### [Exercise description]
Reproduce exactly, from the data that follows, the line with "The NHS spend", the line with "A 2016 modelling", and every line that lies between them.

### [Listed records]
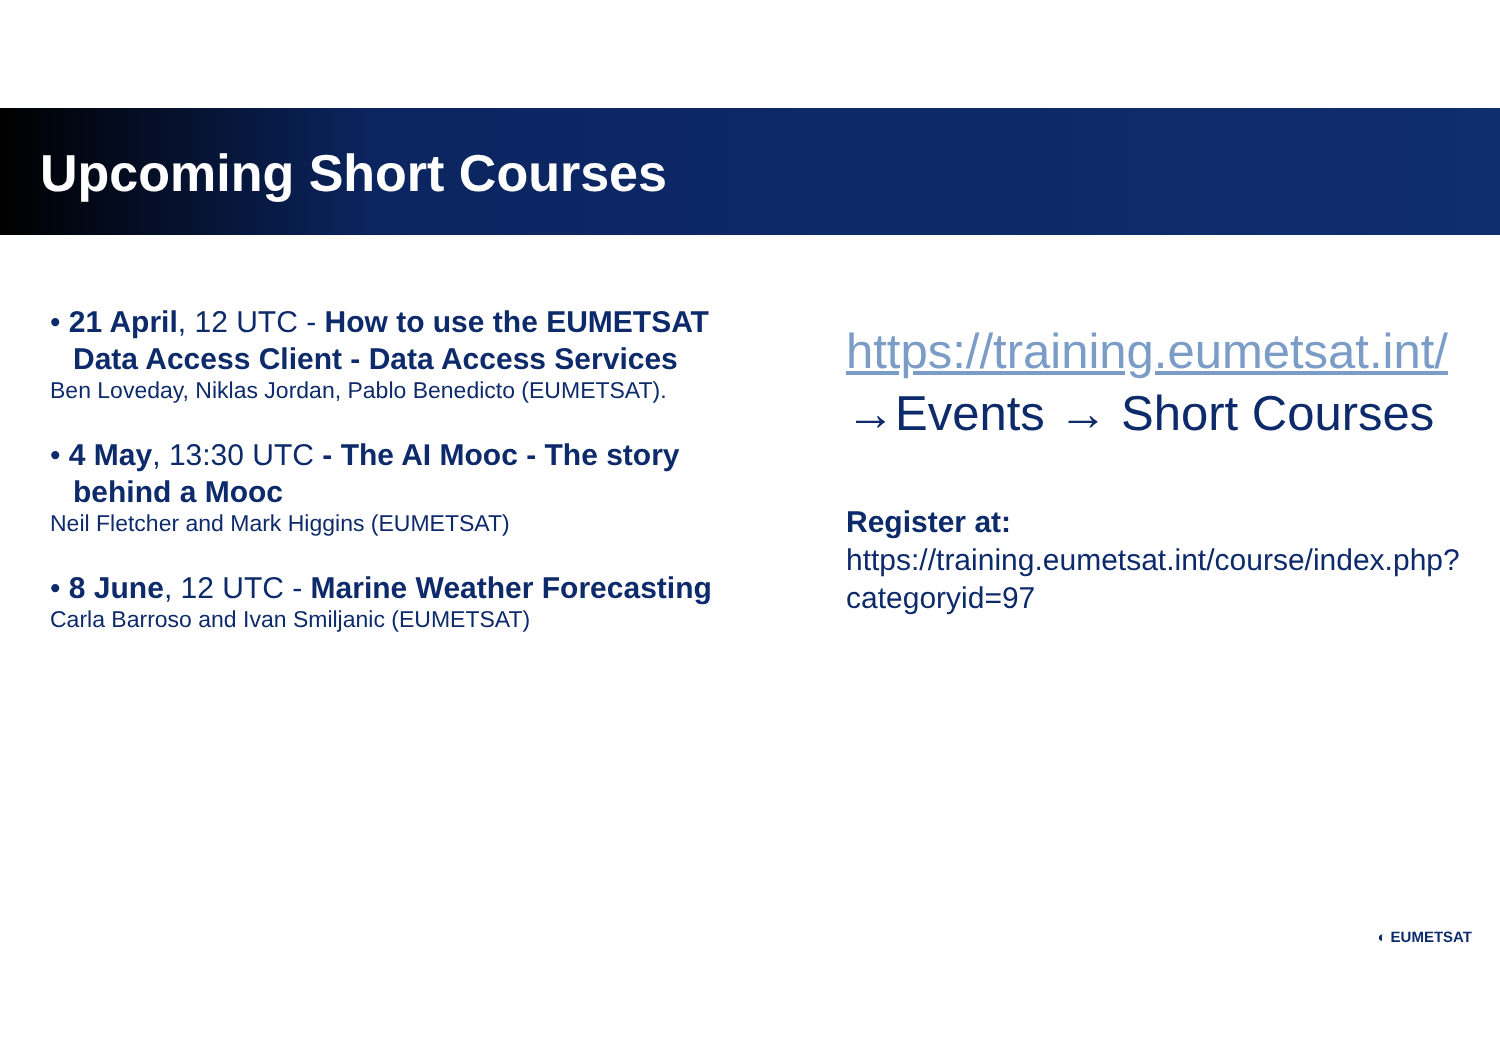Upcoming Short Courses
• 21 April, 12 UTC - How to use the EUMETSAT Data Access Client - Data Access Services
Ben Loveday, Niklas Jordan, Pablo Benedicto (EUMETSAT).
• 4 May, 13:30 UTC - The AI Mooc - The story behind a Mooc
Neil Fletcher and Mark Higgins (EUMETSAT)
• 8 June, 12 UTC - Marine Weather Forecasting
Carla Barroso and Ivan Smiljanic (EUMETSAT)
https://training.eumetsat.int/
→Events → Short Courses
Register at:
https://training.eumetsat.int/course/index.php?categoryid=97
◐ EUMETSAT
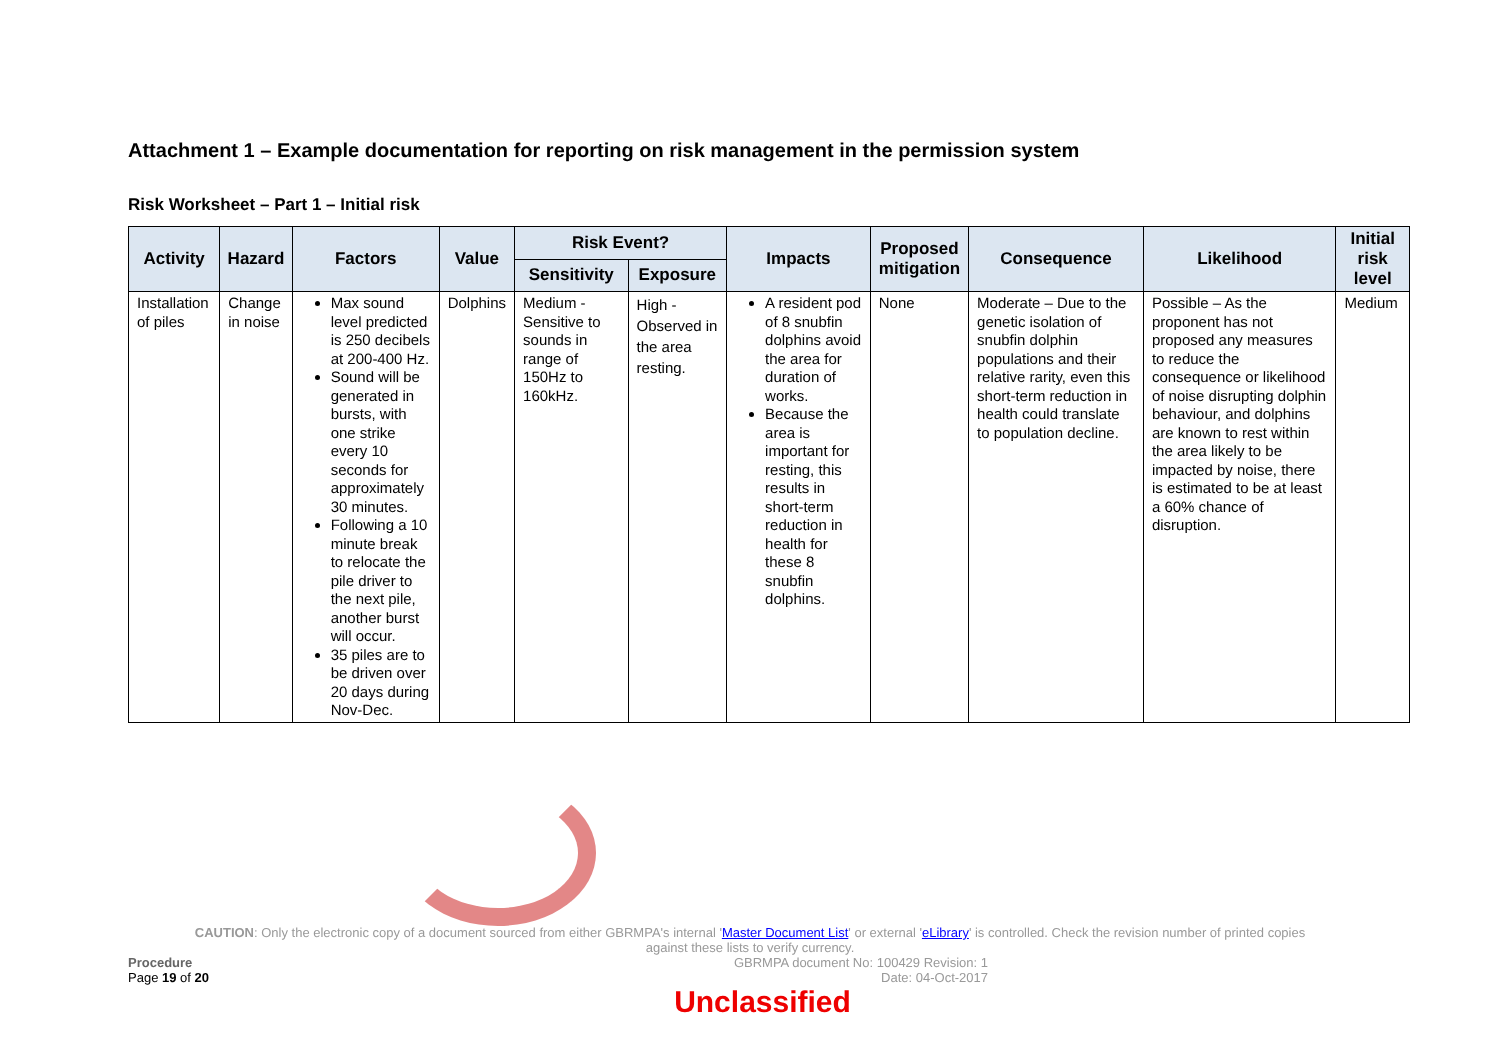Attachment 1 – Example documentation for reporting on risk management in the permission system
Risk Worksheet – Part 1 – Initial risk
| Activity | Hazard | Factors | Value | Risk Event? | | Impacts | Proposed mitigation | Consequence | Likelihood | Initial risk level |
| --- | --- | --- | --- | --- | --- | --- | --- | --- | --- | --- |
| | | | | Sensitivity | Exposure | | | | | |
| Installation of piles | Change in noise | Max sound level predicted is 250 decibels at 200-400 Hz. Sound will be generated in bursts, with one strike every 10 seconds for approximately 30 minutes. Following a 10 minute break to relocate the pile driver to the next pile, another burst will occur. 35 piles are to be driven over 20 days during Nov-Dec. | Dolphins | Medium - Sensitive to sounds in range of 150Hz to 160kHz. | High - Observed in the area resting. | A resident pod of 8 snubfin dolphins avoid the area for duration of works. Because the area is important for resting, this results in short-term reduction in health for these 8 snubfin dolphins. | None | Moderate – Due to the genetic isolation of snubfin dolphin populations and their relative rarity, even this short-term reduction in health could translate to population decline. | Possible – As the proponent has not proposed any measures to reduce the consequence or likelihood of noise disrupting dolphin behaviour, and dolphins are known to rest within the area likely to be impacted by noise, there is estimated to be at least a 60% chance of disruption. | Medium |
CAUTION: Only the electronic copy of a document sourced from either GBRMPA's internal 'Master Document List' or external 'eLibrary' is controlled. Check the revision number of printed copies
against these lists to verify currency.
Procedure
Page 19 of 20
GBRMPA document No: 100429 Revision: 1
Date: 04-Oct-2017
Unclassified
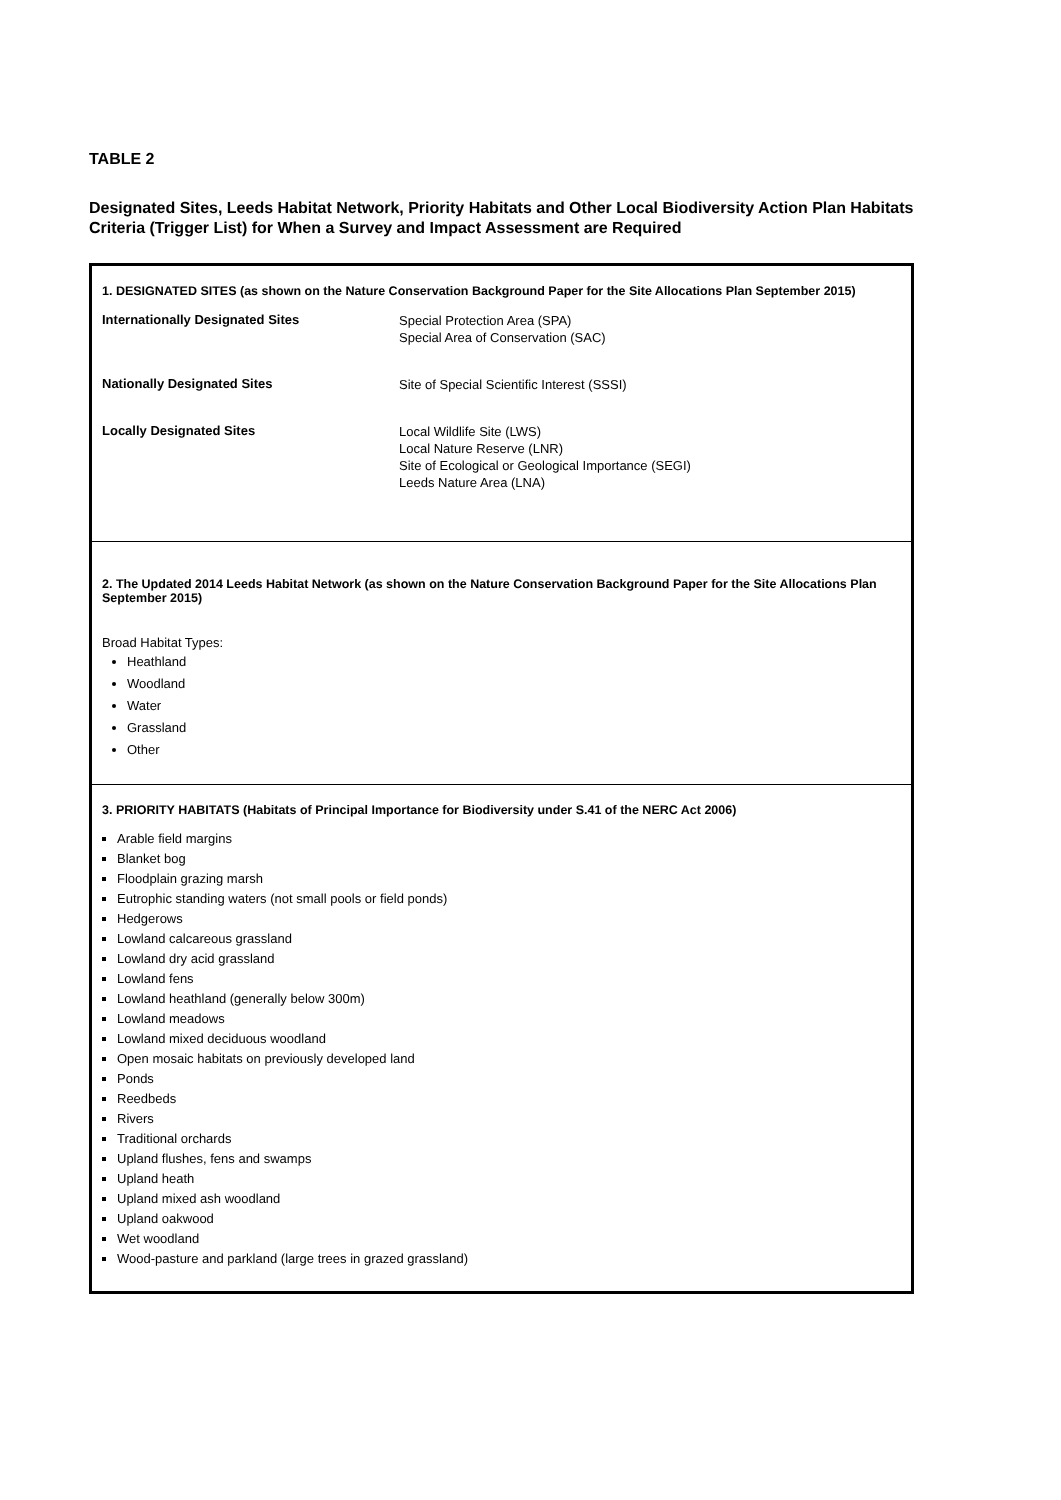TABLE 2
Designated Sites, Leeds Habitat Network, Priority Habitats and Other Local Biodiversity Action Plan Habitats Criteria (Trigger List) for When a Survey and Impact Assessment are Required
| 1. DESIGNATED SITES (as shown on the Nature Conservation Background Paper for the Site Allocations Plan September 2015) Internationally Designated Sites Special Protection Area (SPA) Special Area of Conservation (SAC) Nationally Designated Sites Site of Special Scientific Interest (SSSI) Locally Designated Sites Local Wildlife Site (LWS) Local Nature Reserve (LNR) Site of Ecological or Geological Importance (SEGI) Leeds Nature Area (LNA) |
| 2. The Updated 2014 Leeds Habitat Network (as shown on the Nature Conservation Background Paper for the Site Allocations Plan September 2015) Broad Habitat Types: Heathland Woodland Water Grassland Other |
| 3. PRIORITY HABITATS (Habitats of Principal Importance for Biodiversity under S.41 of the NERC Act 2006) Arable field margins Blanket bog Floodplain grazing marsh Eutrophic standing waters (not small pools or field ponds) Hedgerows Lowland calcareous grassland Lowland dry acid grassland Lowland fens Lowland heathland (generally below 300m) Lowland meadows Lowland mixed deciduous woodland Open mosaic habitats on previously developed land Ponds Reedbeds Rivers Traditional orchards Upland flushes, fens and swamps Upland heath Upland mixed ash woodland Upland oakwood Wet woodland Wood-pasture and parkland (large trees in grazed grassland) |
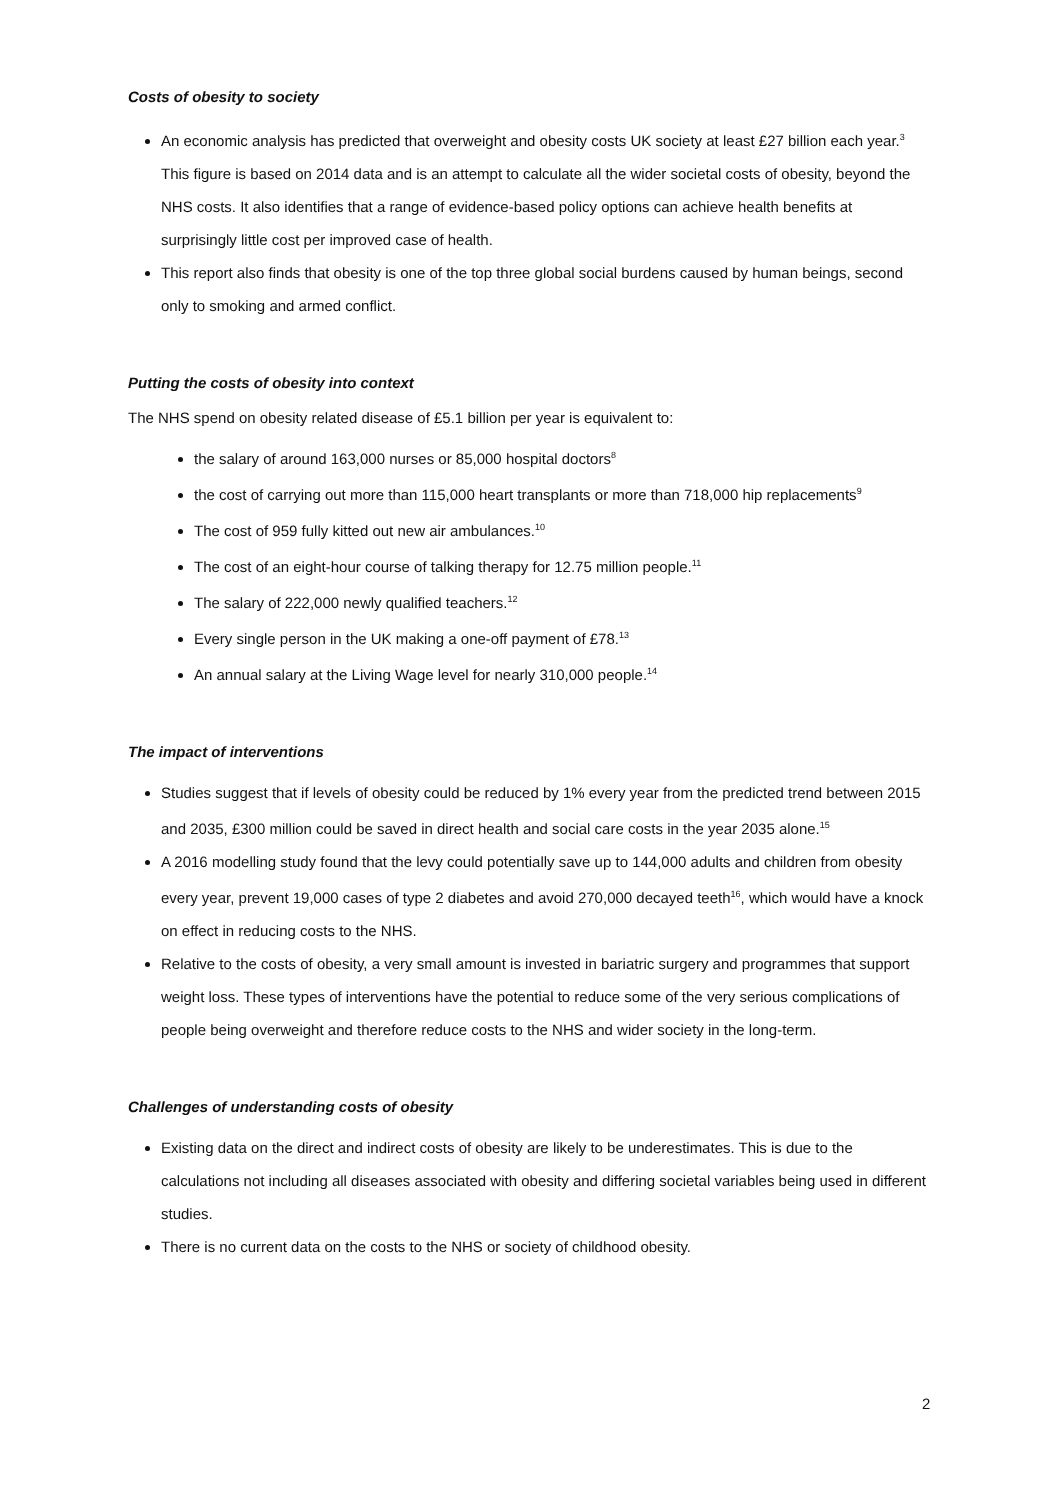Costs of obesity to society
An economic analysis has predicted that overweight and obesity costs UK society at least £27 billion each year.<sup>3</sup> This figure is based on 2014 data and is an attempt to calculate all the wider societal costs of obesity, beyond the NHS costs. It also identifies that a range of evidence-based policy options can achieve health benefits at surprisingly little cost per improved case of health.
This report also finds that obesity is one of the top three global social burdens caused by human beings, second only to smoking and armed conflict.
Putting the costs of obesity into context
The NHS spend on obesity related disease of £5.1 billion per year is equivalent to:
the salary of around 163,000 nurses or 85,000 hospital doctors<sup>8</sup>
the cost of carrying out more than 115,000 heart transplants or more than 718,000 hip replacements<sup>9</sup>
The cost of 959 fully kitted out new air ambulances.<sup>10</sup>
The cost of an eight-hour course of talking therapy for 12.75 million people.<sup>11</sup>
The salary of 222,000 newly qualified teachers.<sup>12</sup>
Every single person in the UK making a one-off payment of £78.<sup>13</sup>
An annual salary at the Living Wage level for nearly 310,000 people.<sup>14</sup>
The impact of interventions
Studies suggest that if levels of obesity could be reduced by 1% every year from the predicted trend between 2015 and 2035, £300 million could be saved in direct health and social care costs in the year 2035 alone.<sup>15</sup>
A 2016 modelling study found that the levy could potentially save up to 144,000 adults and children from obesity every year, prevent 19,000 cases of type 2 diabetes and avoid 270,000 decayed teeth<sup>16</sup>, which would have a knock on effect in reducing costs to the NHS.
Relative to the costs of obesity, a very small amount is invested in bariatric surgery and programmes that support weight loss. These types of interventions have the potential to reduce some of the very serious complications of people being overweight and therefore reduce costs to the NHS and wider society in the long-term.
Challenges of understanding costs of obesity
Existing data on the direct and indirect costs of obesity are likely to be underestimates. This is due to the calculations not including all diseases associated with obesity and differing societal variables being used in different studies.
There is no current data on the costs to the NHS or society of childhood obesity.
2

### [Output for this task]
The NHS spend on obesity related disease of £5.1 billion per year is equivalent to:
the salary of around 163,000 nurses or 85,000 hospital doctors<sup>8</sup>
the cost of carrying out more than 115,000 heart transplants or more than 718,000 hip replacements<sup>9</sup>
The cost of 959 fully kitted out new air ambulances.<sup>10</sup>
The cost of an eight-hour course of talking therapy for 12.75 million people.<sup>11</sup>
The salary of 222,000 newly qualified teachers.<sup>12</sup>
Every single person in the UK making a one-off payment of £78.<sup>13</sup>
An annual salary at the Living Wage level for nearly 310,000 people.<sup>14</sup>
The impact of interventions
Studies suggest that if levels of obesity could be reduced by 1% every year from the predicted trend between 2015 and 2035, £300 million could be saved in direct health and social care costs in the year 2035 alone.<sup>15</sup>
A 2016 modelling study found that the levy could potentially save up to 144,000 adults and children from obesity every year, prevent 19,000 cases of type 2 diabetes and avoid 270,000 decayed teeth<sup>16</sup>, which would have a knock on effect in reducing costs to the NHS.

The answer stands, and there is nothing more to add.